Reputation: 107
I have a very messy dataframe that looks like
df <- data.frame(Job = c("casual", "part time", "full time", "Level A total" , "casual","full time","Level B total"), institute1 = c(1,2,2,5,0,1,1))
Where the rows above "Level B total" refer to level B, until going up the rows you get to "level A total" where it now refers to level A. The data is >500 lines long so manually cleaning it is an option but an unpleasant one, but I cant think of how to code it so I can add information so R knows what Level each cell is referring to.
Upvotes: 0
Views: 89
Reputation: 5798
Base R solution:
transform(within(df[rev(seq_len(nrow(df))),],
{
Level <- ifelse(grepl("Level\\s*[A-Z]", Job),
gsub("\\s*total", "", Job), NA_character_)
}
), Level = na.omit(Level)[cumsum(!(is.na(Level)))])[rev(seq_len(nrow(df))),]
Upvotes: 0
Reputation: 389325
We can create a new column Level
and put all the "Level"
values in it. fill
the NA
values with the non-NA value below it.
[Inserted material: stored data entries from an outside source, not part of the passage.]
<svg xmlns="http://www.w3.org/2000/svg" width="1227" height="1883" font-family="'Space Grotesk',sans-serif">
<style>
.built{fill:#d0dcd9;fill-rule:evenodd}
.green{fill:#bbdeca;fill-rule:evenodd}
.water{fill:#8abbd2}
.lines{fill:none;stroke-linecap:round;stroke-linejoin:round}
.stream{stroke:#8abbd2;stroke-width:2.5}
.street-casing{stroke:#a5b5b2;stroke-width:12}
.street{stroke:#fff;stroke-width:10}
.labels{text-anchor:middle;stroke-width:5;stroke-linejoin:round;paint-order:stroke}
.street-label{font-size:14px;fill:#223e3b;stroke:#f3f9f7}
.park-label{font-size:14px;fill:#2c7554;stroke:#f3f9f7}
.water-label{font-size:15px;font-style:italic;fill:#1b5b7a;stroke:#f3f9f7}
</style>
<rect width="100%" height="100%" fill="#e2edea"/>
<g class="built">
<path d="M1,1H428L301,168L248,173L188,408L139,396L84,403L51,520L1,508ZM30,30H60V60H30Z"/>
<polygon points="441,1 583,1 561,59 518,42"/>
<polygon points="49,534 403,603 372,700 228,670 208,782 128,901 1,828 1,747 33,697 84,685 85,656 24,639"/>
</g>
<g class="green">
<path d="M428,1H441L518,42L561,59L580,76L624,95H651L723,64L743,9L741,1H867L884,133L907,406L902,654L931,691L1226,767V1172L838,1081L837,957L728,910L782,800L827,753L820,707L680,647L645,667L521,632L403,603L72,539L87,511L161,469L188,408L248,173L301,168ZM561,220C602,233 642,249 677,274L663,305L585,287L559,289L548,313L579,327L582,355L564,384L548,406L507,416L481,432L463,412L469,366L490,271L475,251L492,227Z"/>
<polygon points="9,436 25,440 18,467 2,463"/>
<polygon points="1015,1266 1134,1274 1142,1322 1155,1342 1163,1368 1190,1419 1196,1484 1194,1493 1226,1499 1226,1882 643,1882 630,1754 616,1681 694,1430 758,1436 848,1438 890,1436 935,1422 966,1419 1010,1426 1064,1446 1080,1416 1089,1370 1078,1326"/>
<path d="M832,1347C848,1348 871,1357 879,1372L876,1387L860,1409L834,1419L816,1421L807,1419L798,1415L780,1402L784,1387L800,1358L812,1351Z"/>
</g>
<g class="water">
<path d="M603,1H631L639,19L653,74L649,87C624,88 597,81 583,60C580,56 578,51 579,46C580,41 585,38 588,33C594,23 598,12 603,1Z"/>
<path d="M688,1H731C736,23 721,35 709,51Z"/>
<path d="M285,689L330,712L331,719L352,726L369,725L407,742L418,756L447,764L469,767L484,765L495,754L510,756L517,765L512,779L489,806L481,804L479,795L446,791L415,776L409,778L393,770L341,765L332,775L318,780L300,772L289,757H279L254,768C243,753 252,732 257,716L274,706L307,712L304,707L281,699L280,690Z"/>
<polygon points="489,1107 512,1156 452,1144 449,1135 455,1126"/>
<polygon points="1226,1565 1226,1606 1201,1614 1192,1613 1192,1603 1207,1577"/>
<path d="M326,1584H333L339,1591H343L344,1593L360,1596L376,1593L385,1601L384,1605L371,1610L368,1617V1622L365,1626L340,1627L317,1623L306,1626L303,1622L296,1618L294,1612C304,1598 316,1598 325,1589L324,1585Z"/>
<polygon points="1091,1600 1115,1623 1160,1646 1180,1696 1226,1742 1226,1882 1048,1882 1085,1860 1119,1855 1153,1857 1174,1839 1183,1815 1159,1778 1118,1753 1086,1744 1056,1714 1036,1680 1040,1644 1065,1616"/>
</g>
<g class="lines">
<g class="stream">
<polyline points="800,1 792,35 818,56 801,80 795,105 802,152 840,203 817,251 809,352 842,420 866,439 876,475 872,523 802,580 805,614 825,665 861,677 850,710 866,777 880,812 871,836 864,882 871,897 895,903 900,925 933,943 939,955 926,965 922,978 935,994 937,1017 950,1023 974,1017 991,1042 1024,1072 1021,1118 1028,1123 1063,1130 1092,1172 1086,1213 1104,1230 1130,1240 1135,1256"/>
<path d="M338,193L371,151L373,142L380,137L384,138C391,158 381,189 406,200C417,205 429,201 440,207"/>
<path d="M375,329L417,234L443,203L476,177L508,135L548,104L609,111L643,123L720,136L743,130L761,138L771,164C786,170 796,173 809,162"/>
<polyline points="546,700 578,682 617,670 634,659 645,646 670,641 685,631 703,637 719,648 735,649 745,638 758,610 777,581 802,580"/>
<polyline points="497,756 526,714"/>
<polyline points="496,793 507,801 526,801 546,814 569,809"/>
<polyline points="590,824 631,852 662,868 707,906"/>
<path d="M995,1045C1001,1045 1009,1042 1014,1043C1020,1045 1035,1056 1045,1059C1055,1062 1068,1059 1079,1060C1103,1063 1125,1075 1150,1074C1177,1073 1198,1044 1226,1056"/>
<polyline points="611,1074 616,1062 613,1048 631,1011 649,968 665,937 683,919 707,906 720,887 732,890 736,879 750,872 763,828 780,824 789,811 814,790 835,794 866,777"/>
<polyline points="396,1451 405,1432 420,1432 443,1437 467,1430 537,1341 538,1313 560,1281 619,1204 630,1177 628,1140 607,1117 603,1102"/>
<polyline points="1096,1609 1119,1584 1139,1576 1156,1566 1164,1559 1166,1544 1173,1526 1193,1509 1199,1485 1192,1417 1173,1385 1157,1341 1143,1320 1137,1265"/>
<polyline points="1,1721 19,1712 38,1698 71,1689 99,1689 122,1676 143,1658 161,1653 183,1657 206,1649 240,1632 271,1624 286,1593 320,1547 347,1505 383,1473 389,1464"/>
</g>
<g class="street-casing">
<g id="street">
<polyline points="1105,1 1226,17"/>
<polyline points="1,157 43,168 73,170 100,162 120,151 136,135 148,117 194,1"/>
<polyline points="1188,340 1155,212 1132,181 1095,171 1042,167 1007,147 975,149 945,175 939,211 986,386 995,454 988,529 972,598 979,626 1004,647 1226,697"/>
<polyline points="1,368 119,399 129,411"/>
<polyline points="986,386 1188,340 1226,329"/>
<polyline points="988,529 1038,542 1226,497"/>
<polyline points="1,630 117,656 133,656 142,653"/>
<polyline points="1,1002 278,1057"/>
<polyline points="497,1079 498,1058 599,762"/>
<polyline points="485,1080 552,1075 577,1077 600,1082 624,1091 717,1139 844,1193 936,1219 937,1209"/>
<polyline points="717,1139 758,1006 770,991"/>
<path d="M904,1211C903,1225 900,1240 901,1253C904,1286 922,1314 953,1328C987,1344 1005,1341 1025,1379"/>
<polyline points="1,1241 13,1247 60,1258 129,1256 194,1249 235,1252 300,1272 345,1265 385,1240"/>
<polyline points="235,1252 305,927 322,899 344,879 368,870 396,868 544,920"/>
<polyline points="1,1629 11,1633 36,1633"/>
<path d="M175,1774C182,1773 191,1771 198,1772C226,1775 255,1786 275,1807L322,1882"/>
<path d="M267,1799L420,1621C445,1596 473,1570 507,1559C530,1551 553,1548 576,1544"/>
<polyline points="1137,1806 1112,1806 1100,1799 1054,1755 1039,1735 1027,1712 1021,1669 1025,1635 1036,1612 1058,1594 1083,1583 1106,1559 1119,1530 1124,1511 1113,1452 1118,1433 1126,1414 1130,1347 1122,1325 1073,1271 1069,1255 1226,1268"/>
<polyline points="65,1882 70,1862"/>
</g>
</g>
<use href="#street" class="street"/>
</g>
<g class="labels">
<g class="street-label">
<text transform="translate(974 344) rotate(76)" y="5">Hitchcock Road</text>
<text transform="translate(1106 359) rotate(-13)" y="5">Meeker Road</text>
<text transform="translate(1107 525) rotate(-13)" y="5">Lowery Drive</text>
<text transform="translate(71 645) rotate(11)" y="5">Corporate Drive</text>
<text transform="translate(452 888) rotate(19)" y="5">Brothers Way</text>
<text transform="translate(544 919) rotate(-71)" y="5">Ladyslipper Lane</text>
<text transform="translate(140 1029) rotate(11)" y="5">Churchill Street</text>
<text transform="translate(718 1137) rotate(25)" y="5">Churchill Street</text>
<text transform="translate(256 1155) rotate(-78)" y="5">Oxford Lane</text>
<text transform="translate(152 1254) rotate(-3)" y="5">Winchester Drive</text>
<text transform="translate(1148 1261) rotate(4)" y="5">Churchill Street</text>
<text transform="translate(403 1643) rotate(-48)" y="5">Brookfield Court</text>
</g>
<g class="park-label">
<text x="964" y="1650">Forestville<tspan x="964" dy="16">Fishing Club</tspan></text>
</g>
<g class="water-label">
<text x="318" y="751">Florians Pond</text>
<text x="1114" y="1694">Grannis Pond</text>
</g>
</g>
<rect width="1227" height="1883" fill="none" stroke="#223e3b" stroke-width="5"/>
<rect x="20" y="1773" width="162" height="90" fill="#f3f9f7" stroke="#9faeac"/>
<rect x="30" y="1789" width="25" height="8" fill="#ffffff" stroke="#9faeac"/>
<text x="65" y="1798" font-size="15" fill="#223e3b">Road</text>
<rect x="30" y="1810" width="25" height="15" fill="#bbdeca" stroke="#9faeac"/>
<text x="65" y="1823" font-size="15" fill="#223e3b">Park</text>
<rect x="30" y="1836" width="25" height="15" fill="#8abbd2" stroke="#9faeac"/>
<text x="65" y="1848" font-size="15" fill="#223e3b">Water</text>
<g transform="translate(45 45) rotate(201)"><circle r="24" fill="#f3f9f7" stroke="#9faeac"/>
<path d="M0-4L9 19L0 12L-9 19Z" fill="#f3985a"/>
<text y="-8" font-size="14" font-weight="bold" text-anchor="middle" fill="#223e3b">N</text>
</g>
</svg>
Clean up the Level
column by adding text from Job
.
library(dplyr)
df %>%
mutate(Level = replace(Job, !grepl('Level', Job), NA)) %>%
tidyr::fill(Level, .direction = 'up') %>%
mutate(Level = ifelse(grepl('total', Job),
Job, paste0(sub('total', '', Level), Job)))
# Job institute1 Level
#1 casual 1 Level A casual
#2 part time 2 Level A part time
#3 full time 2 Level A full time
#4 Level A total 5 Level A total
#5 casual 0 Level B casual
#6 full time 1 Level B full time
#7 Level B total 1 Level B total
Upvotes: 2